PROBLEM A:
Please answer these questions from the curricular approach transcript, labeling each answer the same way:
(i) Whom does the first speaker credit with saying a curricular approach is "both new and not new"?
(ii) What does the first speaker say the curricular approach is?
(iii) What gap does Dustin Ramsdell say the approach seems to bridge?
PROBLEM B:
Decide whether each statement agrees with the curricular approach transcript. Give yes or no for each, along with the exact words that settle it.
(i) The first speaker recalls talking about these concepts during a master's program.
(ii) Dustin Ramsdell says Residence Life teams have historically made clear, reinforced connections to their mission.
(iii) The institute is meant only for people who have not yet started on the journey.

PASSAGE PROVIDED:
And that’s really what the institute’s designed to do is to help people to start on that journey, to help people that are already on that journey, engage it and bring it more deeply. But it’s really at its core. So I think it’s Keith Edwards that says, “A curricular approach is both new and not new,” meaning these are concepts that we’ve talked about for, gosh, ever. I think back into my master’s program, we talked about this, but no one put them together in this kind of way or with this set of philosophies and mindsets that really allowed it to stick. And that’s what the curricular approach is. It’s a systematic approach with a philosophy and a set of mindsets to help get us there.

Dustin Ramsdell:
I guess, for me, and if this is sort of incorrect point of view on it, but it feels like it’s trying to bridge that gap from theory to practice. Some of the building blocks of that, like you said, it’s like these are theories or ideas and things that do feel very core to the student affairs practitioner role. But yes, some Residence Life teams and stuff historically maybe do just have their team mission and then they just do a lot of things and they’re not making a very explicit, tangible, reinforced connection and building out maybe the implications of whatever their mission or goal or vision and any of those sort of things that can, I think sometimes feel static or disconnected from the day-to-day work.

LISTED ENTRIES:
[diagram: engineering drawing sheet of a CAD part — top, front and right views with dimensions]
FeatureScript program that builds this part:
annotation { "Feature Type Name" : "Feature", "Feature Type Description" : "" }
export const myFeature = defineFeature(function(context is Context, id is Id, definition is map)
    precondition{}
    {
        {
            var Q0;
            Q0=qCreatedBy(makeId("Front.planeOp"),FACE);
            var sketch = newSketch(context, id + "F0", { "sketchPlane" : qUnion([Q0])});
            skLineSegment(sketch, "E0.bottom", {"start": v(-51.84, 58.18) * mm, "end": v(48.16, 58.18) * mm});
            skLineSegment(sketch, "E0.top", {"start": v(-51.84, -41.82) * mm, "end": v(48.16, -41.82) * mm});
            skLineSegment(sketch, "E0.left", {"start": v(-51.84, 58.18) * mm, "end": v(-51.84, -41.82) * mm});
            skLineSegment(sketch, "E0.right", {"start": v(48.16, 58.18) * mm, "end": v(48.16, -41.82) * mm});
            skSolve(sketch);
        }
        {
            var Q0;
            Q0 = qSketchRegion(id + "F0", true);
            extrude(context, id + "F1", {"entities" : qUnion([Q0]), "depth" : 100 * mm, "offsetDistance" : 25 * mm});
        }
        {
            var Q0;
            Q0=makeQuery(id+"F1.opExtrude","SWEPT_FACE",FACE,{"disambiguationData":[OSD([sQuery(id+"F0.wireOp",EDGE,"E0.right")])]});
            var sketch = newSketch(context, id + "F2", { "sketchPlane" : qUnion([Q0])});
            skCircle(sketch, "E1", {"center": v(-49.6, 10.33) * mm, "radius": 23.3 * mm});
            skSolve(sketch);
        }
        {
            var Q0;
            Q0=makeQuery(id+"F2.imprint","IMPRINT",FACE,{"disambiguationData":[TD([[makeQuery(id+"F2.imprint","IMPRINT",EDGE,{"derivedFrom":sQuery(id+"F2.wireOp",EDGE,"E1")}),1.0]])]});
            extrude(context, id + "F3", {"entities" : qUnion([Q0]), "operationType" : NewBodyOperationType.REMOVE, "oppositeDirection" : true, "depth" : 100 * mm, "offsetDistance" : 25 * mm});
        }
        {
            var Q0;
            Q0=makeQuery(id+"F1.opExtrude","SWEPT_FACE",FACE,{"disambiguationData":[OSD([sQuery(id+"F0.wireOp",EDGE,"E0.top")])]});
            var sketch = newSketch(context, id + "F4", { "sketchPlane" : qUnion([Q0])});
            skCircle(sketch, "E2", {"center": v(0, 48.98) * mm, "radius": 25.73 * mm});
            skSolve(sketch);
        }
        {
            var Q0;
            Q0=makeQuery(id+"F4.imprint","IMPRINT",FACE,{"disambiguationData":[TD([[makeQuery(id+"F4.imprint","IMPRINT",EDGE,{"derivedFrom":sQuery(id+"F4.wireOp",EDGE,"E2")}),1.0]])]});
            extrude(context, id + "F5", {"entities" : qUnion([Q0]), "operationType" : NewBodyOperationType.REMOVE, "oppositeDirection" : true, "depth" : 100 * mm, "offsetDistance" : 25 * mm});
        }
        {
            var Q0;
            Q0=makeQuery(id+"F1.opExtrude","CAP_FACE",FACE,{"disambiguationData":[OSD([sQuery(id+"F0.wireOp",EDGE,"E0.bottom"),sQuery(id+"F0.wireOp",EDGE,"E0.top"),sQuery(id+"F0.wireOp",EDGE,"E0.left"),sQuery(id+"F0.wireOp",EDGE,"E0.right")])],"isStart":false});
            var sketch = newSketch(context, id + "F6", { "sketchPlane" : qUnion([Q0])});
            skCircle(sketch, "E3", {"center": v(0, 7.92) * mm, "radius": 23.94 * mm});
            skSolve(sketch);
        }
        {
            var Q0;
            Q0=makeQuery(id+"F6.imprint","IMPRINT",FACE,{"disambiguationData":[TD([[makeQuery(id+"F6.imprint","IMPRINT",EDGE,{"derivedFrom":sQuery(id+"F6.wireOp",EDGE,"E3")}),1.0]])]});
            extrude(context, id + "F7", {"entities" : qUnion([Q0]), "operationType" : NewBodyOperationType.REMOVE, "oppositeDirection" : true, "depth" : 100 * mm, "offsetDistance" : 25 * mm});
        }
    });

TASK SOLUTION A:
(i) Keith Edwards.
(ii) A systematic approach with a philosophy and a set of mindsets to help get us there.
(iii) The gap from theory to practice.

TASK SOLUTION B:
(i) Yes: "I think back into my master’s program, we talked about this"
(ii) No: "they’re not making a very explicit, tangible, reinforced connection"
(iii) No: "to help people that are already on that journey"